At some point the dialogue starts to shift. “When are you finally going to settle into a job? When are you going to stop daydreaming about backpacking across Europe – you have rent to pay and responsibilities here. When are you finally going to put down roots – in places, in people, in permanence? When, when, when? Do it now, before time runs out.”
To be clear, I don’t think I’ve reached that shift quite yet. It may feel like I’ve lived lifetimes since I graduated college, but 25 isn’t so far removed from 21 that I woke up with one foot in the grave when it arrived this morning. Nevertheless, it’s hard to ignore the extra weight my major life decisions seem to have gained now that I’m officially in the second half of my twenties. This is the only quarter life crisis I plan on having, and it’s not even a very big one, so I’d like to make the most of it.
About a year out from graduation, one of my dear friends joked that my life was still progressing by semesters, and he was right. Four months of an internship. Four months volunteering. Four months of another internship. Then I went to grad school and it just kept going. Like all the years before graduation, the three years since have been defined by time passing in discrete units of activity. I have become intimate with, though not endeared to transience. It’s difficult to imagine living any other way.
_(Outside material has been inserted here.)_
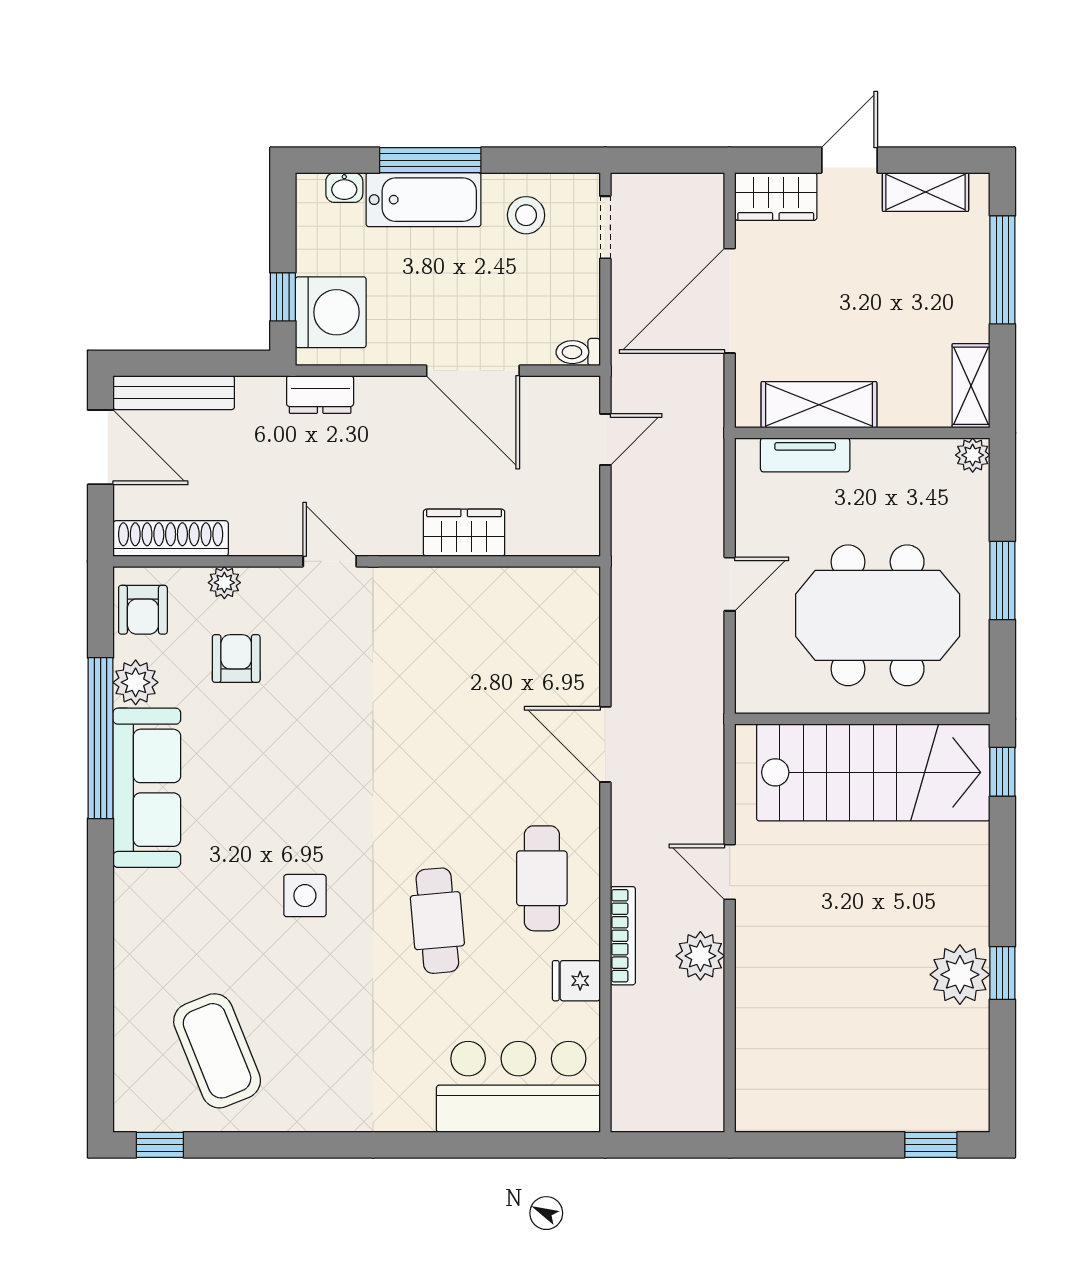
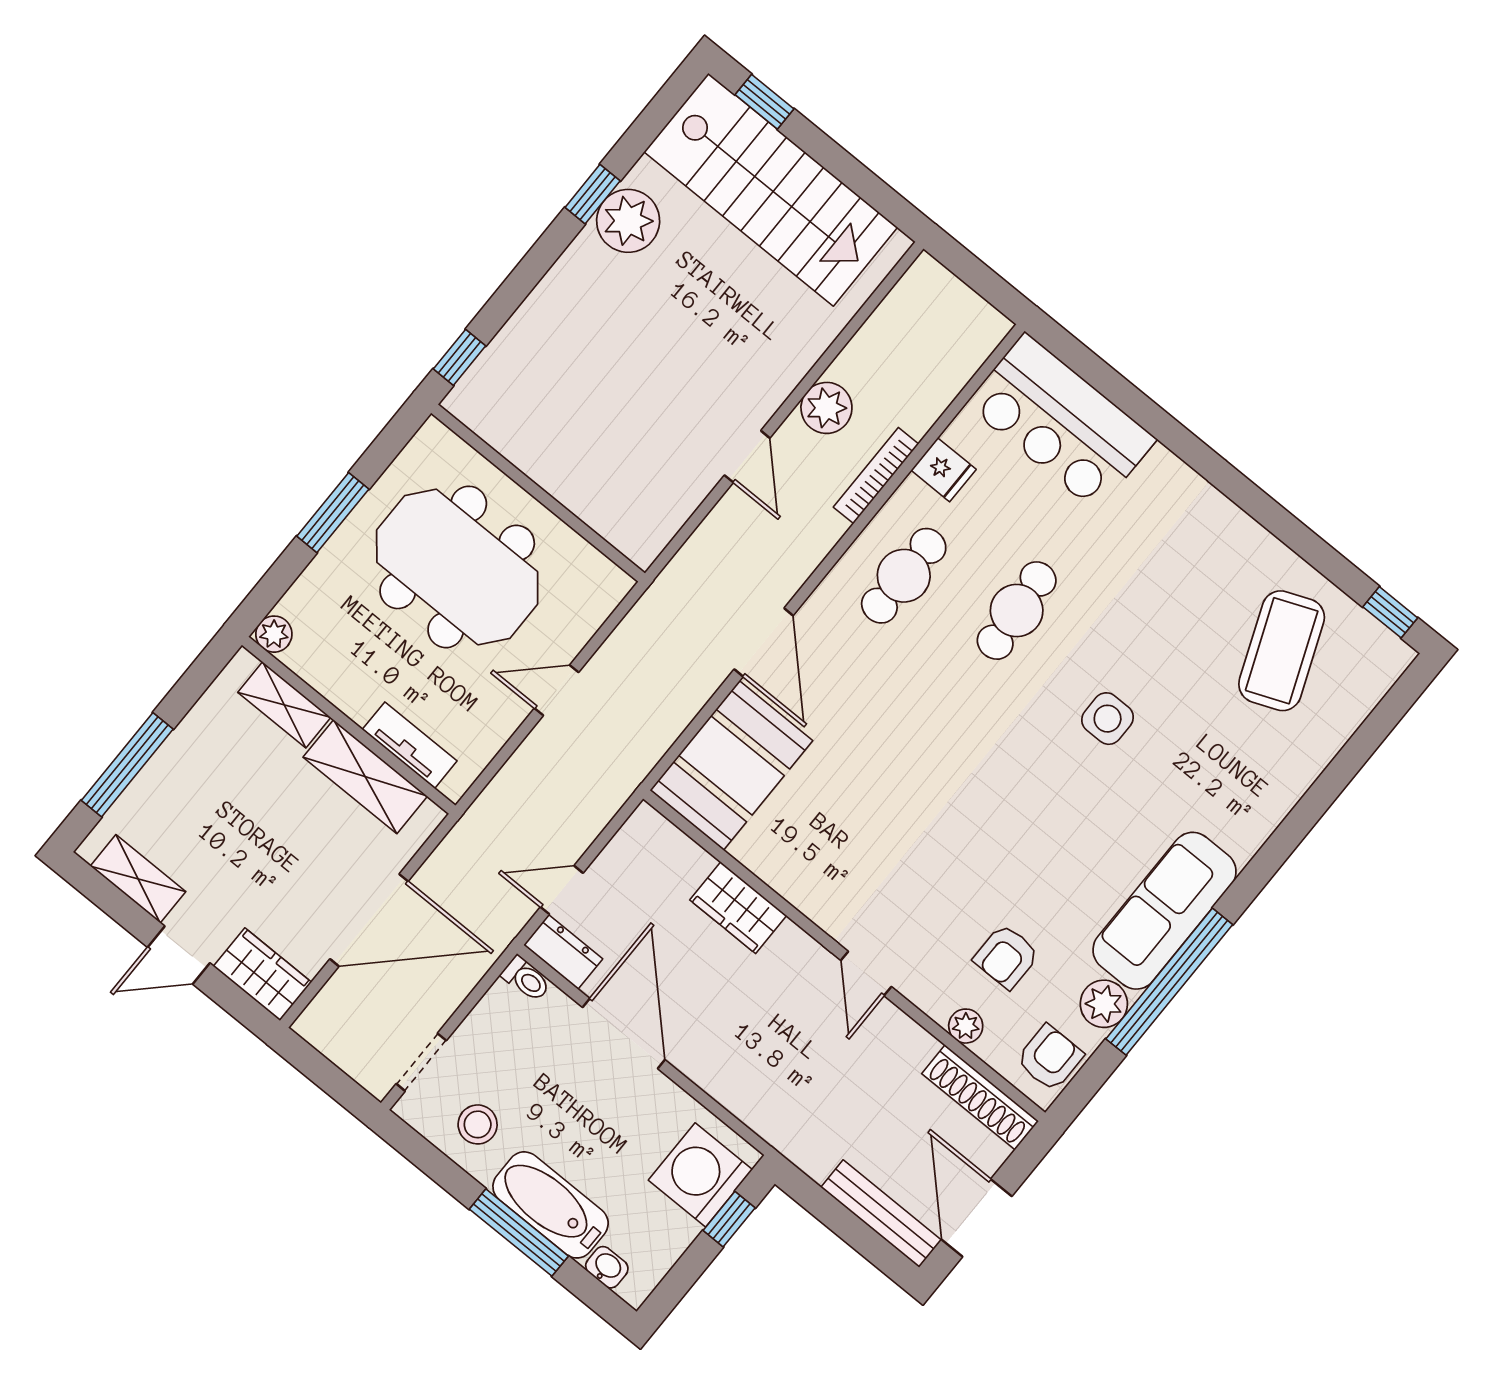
shelving: (971, 386) -> (284, 705), moved, turned 90
dresser: (320, 394) -> (563, 952), moved
booth: (555, 634) -> (731, 765), added
stairs: (873, 772) -> (771, 190), moved, turned 180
Hence the dead end. This isn’t just your garden variety millennial phobia of commitment. I’m acquainted with opportunity cost and I don’t particularly mind paying its fees. It’s just that I have literally never known a life in which there was not an escape hatch – a bad class ends at the end of the semester, a bad school year ends in May, an internship that doesn’t suit doesn’t last more than a few months.
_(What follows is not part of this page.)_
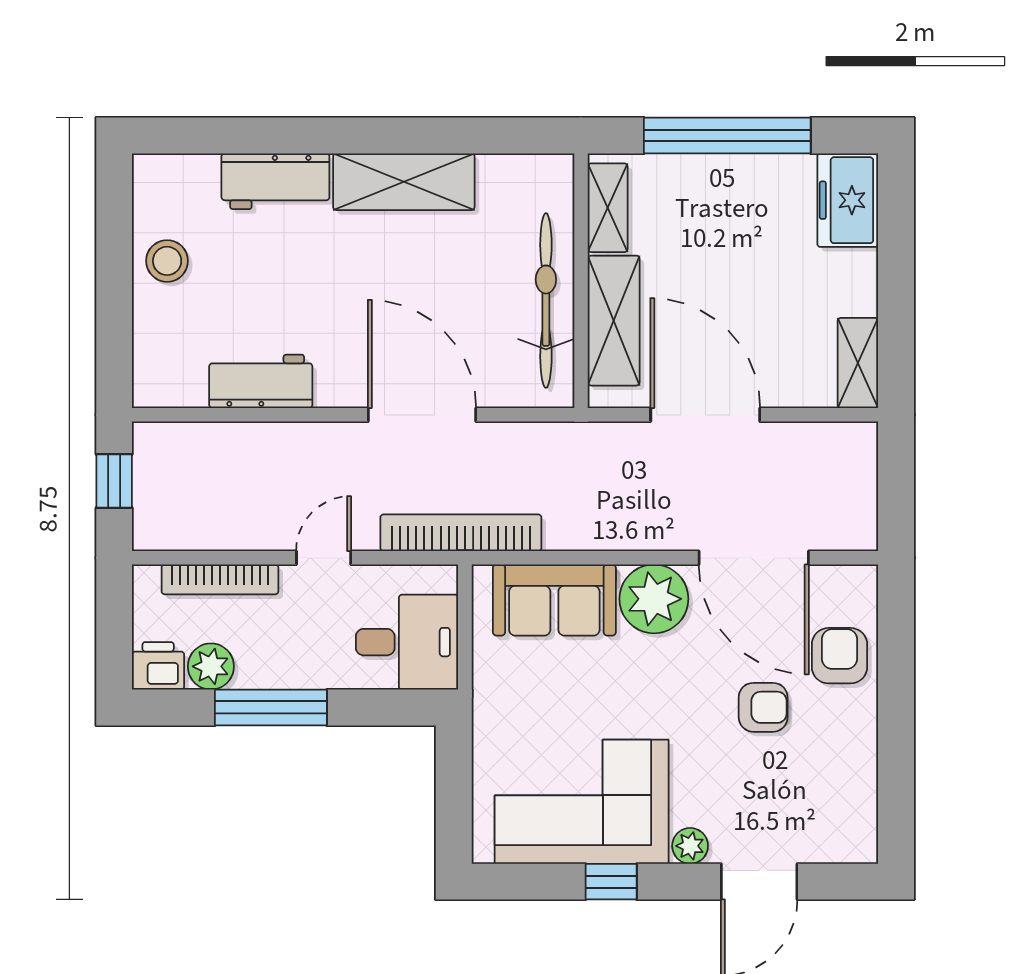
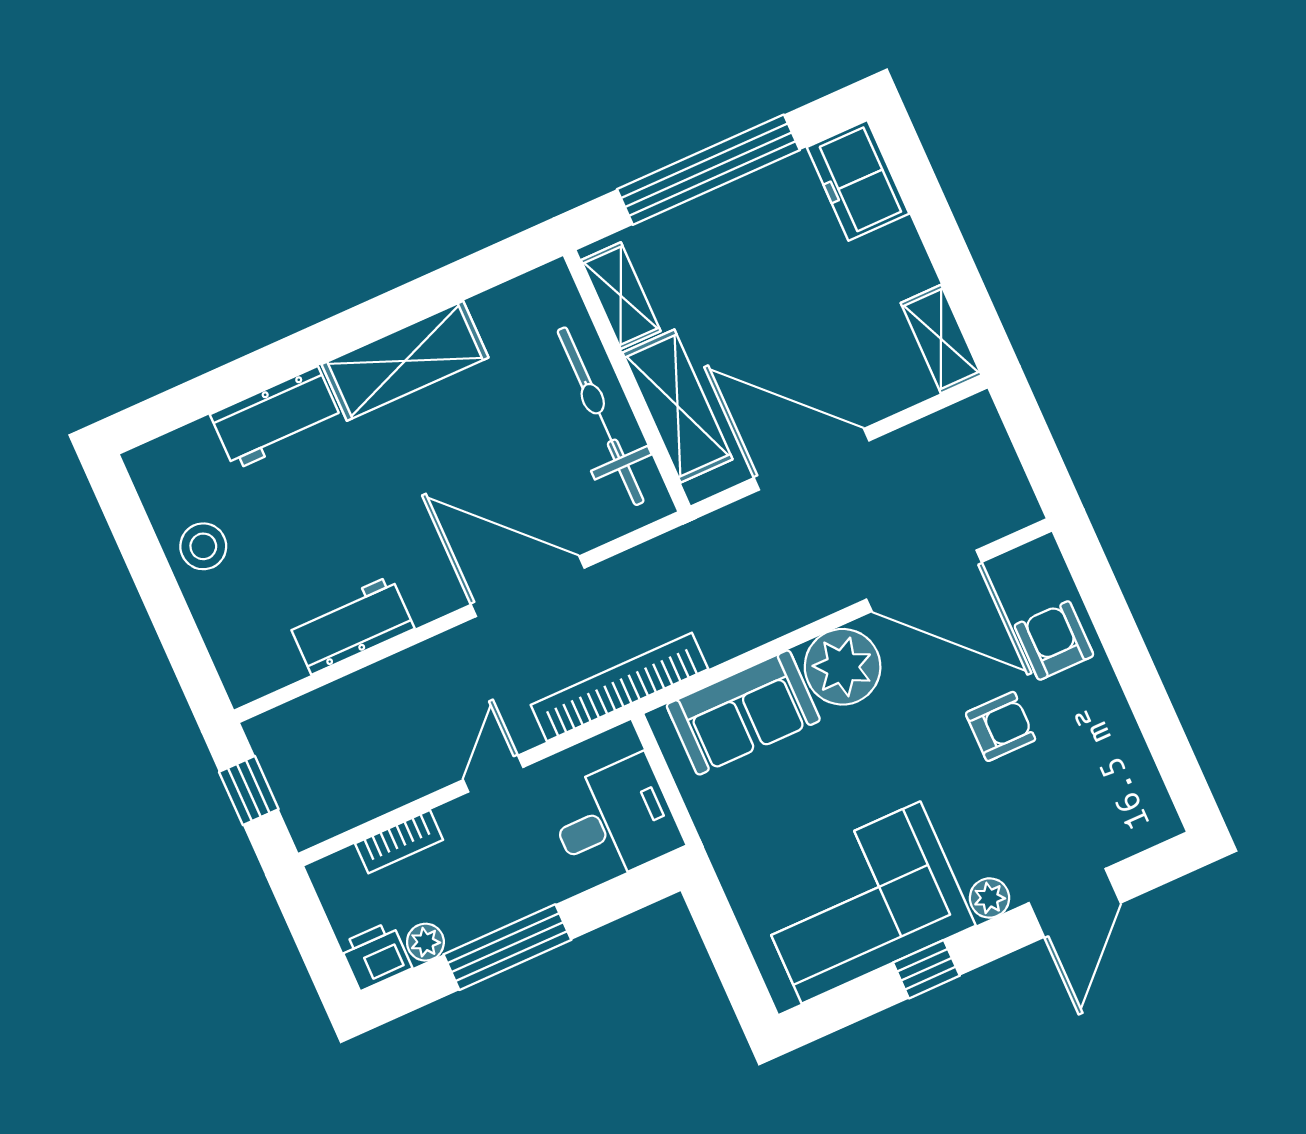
bookcase: (220, 579) -> (399, 842), width x0.64
plant: (211, 666) -> (425, 942), width x0.73, depth x0.73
Of course, the flip side is that good things end, too. I don’t think I’ve ever loved living in a place as much as I loved living in Wales, but that time ended with my graduate program.
New graduates transition into a world without built-in routes of extraction, but it seems less fearsome when faced by all the promise of the young professional in their early twenties, flexible and free and all the time in the world to figure things out. Sure, life after graduation can be overwhelming and confusing, but then it’s supposed to be.
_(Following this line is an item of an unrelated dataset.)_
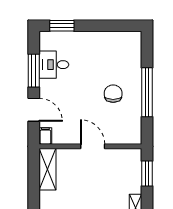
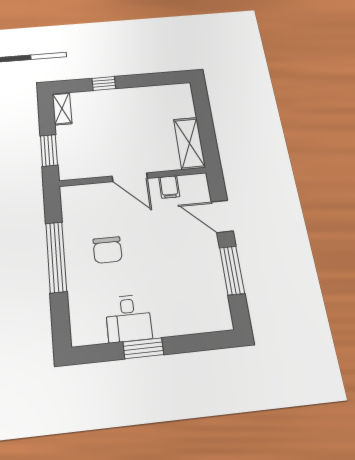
window: (62, 26) -> (143, 348), moved
desk: (54, 65) -> (128, 318), moved, turned 90
filing cabinet: (45, 136) -> (169, 187), moved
By 25, it seems as if I’m supposed to have a little more figured out.
I suppose the (not so) secret is that no one really has it figured out.
I could take this job and have it turn out to be a terrible fit. I may not be able to build a community, I may end up lonely and frustrated, I may crash and burn and be terrible at it. And in a year from now when I’ve figured that out, I can move on to something else. I’ll be older, yes, and wiser, hopefully, and maybe I won’t have the energy I once did as I drag my ancient, creaking, 26-year-old bones back into the job search. Still, that’s hardly a death sentence.
Or the job could turn out to be great, I guess. There’s always that little possibility.
Fear is an ugly little thing that will distort everything we look at if we give it the opportunity. Even when we’re looking at something we’ve worked for, waited for, hoped for, broken for, longed for – whether that be a job, a relationship, an award, a new living situation, a personal achievement, or anything else. Fear will ask if it’s actually everything you wanted, whether it might not still disappoint you, whether it will be enough.
Maybe it will, or maybe it won’t. Either way, if you’re alive then you still have time to change. If you are breathing, you still have time to grow, adapt, and make new plans. And you don’t have to let Fear be any part of it.